Text segment.
◆ ◆ ◆ ◆ ◆

Samsung follows Apple's suit with big smartphone production cut of its own
After contracting in 2020 due to the abrupt start and devastating initial consequences of the coronavirus pandemic on the supply chain and general global customer demand, the smartphone market grew slightly last year but couldn't quite match (let alone exceed) the sales figures registered in 2019... or 2018... or 2017.
While the world's top handset vendors naturally entered 2022 with the expectation that both demand and production would finally return to the mobile industry's pre-pandemic levels, all signs seem to be pointing in the opposite direction of late.
According to Canalys, Q1 smartphone shipments slipped 11 percent compared to the same period of 2021 "amid unfavorable economic conditions", and at least as far as Apple and Samsung are concerned, the outlook for the rest of the year is certainly not rosy based on the latest rumblings from parts suppliers, pundits, and insiders.
Trouble ahead for the Galaxy S22 family?
Although this new Korean media report (translated here) doesn't actually mention any Samsung devices by name, it's hard not to think first and foremost of the S22, S22+, and S22 Ultra when hearing that the company is viciously cutting its production goals "not only for mid- to low-end models but also for flagship (high-priced mobile phone) models."
At least for the time being, the three aforementioned Snapdragon 8 Gen 1 powerhouses are the chaebol's leading representatives of the latter group, and while one of them was widely deemed a big commercial hit shortly after its release, that initial popularity may have faded in recent weeks.
The Galaxy S22 Ultra may not be as popular as initially believed.

◆ ◆ ◆ ◆ ◆

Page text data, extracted

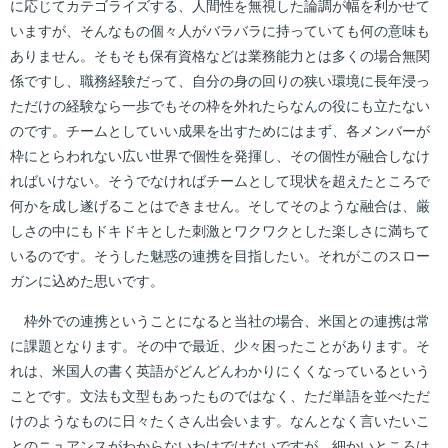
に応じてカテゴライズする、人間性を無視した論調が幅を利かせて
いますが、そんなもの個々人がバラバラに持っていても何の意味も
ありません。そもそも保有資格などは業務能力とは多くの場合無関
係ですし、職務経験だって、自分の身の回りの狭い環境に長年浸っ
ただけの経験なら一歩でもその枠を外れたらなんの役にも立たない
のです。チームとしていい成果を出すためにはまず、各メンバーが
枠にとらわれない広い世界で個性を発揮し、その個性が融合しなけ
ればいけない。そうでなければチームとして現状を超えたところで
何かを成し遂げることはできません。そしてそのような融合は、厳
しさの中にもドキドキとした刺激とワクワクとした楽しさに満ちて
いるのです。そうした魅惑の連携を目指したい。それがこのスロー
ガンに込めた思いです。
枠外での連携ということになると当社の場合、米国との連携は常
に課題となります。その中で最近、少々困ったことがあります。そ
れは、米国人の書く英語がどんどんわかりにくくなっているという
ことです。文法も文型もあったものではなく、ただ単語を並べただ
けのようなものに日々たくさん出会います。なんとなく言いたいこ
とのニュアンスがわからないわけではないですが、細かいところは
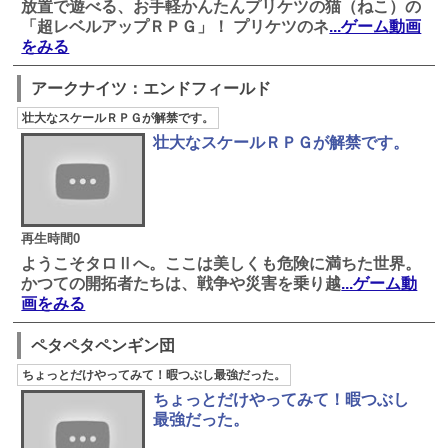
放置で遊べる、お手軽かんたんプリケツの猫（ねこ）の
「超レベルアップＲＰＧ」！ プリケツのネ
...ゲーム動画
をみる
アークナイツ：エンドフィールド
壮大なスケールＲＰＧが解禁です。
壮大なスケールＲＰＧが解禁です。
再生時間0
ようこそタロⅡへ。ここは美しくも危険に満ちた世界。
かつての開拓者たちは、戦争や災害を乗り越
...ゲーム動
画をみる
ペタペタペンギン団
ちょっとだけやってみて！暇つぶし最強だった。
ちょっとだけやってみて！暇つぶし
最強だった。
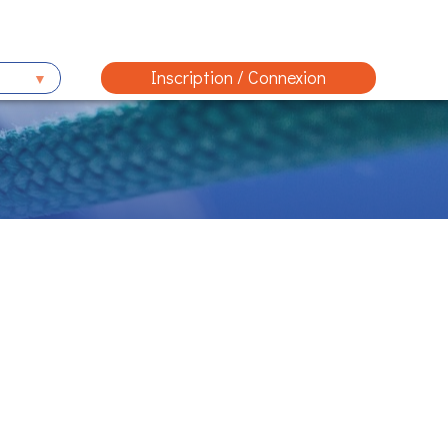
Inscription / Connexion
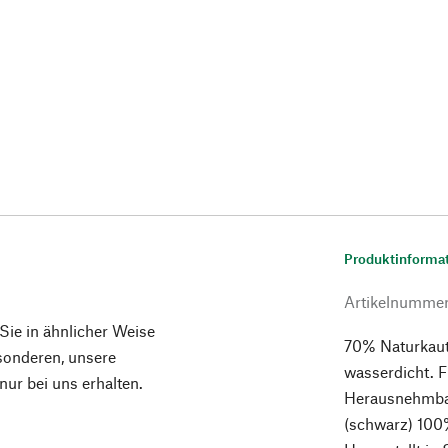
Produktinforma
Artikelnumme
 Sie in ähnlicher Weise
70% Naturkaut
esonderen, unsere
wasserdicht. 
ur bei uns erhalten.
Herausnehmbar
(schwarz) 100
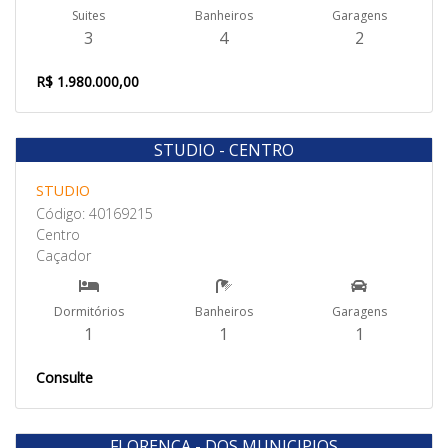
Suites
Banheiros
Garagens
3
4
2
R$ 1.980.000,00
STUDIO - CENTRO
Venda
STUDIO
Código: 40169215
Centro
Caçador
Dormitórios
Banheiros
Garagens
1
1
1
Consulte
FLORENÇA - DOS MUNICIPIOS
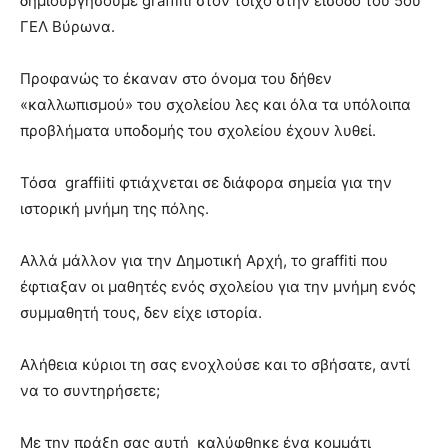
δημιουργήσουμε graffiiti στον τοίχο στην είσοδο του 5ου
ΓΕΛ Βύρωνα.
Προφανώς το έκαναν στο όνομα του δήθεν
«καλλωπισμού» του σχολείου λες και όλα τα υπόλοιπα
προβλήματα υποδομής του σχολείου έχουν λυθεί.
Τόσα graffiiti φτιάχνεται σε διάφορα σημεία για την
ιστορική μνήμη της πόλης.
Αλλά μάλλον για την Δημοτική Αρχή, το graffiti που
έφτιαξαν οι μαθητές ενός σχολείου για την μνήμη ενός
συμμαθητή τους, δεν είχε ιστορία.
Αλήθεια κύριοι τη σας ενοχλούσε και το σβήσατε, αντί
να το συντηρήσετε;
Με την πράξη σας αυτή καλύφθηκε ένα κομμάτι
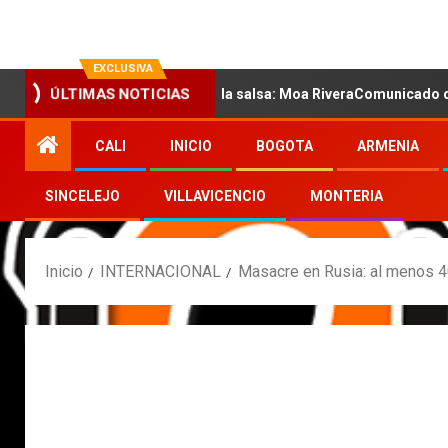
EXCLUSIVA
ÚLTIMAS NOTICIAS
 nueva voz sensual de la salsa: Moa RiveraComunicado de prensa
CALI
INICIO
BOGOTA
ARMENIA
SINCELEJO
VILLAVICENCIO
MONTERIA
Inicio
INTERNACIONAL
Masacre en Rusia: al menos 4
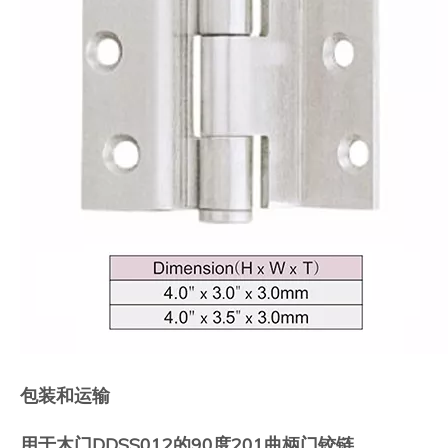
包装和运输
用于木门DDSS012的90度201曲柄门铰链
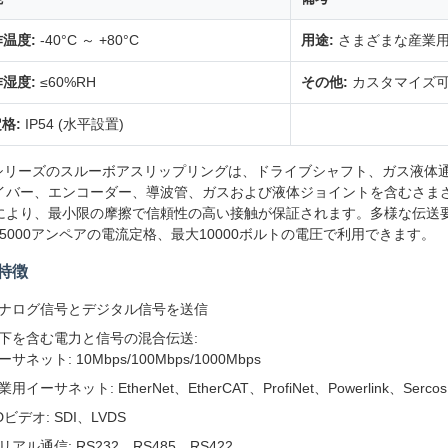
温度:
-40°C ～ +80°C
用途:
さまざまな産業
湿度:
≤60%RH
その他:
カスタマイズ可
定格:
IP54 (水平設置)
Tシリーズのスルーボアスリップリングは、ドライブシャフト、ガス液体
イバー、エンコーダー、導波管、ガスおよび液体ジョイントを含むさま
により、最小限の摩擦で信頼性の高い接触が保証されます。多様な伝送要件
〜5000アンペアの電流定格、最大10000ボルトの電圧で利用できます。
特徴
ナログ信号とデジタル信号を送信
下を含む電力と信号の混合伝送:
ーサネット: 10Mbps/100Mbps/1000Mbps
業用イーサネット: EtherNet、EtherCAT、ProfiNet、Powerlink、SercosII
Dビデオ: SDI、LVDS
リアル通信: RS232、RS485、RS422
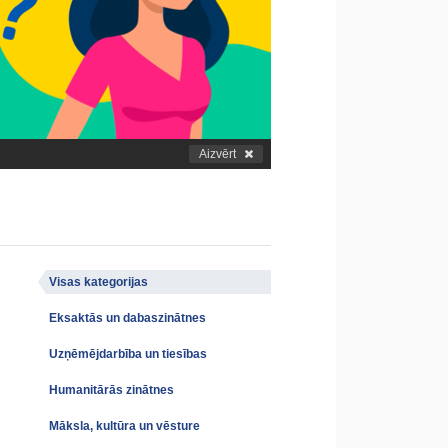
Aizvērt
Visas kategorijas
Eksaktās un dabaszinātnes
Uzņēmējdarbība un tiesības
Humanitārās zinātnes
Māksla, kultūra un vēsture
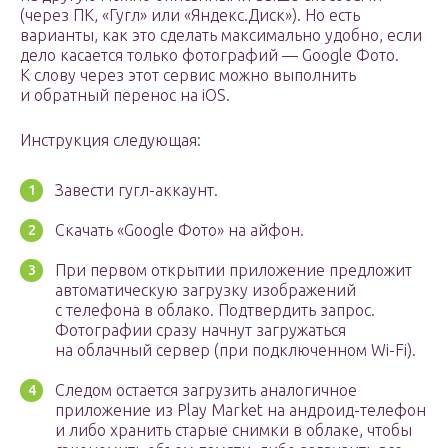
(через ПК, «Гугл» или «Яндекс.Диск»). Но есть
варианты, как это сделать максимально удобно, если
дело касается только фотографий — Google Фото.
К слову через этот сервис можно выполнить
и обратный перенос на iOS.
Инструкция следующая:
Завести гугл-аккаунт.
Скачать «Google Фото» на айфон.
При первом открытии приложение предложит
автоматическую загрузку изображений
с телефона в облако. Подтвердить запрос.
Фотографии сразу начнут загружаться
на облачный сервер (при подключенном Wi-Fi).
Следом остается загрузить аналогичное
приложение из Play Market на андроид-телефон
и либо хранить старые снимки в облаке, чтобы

◆ ◆ ◆ ◆ ◆

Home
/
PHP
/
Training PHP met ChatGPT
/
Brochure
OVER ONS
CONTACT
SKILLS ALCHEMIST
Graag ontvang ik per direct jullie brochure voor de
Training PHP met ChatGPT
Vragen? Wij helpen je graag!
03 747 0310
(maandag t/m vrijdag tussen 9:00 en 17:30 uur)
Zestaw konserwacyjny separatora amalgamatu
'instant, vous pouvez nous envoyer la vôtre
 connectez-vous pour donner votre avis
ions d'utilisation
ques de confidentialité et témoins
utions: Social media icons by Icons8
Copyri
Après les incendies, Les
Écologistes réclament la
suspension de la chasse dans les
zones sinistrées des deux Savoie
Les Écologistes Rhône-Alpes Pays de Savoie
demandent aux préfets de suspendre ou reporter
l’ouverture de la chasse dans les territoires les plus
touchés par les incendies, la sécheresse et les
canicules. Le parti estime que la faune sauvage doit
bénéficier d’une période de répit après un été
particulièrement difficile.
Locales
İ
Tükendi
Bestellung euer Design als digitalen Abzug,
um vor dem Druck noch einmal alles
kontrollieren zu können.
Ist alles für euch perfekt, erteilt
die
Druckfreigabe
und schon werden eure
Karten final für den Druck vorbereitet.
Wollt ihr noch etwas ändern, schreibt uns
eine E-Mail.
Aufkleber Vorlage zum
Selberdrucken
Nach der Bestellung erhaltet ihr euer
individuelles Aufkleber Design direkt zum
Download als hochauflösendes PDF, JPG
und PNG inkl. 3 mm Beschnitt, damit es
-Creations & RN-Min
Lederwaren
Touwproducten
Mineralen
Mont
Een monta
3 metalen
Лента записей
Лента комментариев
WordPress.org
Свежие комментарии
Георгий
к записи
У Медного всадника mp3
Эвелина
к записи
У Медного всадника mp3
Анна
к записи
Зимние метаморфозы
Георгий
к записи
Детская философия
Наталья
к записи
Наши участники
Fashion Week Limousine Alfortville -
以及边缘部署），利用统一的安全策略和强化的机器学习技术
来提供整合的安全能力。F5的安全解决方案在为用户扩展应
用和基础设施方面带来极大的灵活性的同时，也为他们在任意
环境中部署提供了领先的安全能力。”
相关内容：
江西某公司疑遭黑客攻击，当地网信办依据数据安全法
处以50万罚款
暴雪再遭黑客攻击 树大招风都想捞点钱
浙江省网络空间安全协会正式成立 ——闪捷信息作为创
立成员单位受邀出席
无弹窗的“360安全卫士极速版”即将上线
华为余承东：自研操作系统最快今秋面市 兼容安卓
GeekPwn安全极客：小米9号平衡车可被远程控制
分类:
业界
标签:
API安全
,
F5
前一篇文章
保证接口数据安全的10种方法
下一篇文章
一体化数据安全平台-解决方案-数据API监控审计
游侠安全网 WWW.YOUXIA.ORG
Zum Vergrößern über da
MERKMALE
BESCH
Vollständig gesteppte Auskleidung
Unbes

◆ ◆ ◆ ◆ ◆

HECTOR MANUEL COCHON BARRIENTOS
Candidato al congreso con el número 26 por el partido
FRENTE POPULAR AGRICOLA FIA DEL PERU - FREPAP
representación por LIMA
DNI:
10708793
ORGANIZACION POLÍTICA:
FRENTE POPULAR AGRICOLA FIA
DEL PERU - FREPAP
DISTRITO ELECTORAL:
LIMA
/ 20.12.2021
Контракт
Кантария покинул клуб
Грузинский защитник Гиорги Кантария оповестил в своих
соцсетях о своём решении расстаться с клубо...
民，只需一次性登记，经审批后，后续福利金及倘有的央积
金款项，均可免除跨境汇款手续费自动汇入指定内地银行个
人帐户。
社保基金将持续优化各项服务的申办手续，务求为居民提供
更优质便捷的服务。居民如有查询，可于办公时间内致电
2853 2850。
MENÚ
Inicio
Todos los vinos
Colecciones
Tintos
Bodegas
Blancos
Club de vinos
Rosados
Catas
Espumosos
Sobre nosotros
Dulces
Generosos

◆ ◆ ◆ ◆ ◆

What you will do. Please transcribe the article on Samsung's production cut in full, word for word. Work only from the article on Samsung's production cut and leave the listing aside.

Written solution.
Samsung follows Apple's suit with big smartphone production cut of its own
After contracting in 2020 due to the abrupt start and devastating initial consequences of the coronavirus pandemic on the supply chain and general global customer demand, the smartphone market grew slightly last year but couldn't quite match (let alone exceed) the sales figures registered in 2019... or 2018... or 2017.
While the world's top handset vendors naturally entered 2022 with the expectation that both demand and production would finally return to the mobile industry's pre-pandemic levels, all signs seem to be pointing in the opposite direction of late.
According to Canalys, Q1 smartphone shipments slipped 11 percent compared to the same period of 2021 "amid unfavorable economic conditions", and at least as far as Apple and Samsung are concerned, the outlook for the rest of the year is certainly not rosy based on the latest rumblings from parts suppliers, pundits, and insiders.
Trouble ahead for the Galaxy S22 family?
Although this new Korean media report (translated here) doesn't actually mention any Samsung devices by name, it's hard not to think first and foremost of the S22, S22+, and S22 Ultra when hearing that the company is viciously cutting its production goals "not only for mid- to low-end models but also for flagship (high-priced mobile phone) models."
At least for the time being, the three aforementioned Snapdragon 8 Gen 1 powerhouses are the chaebol's leading representatives of the latter group, and while one of them was widely deemed a big commercial hit shortly after its release, that initial popularity may have faded in recent weeks.
The Galaxy S22 Ultra may not be as popular as initially believed.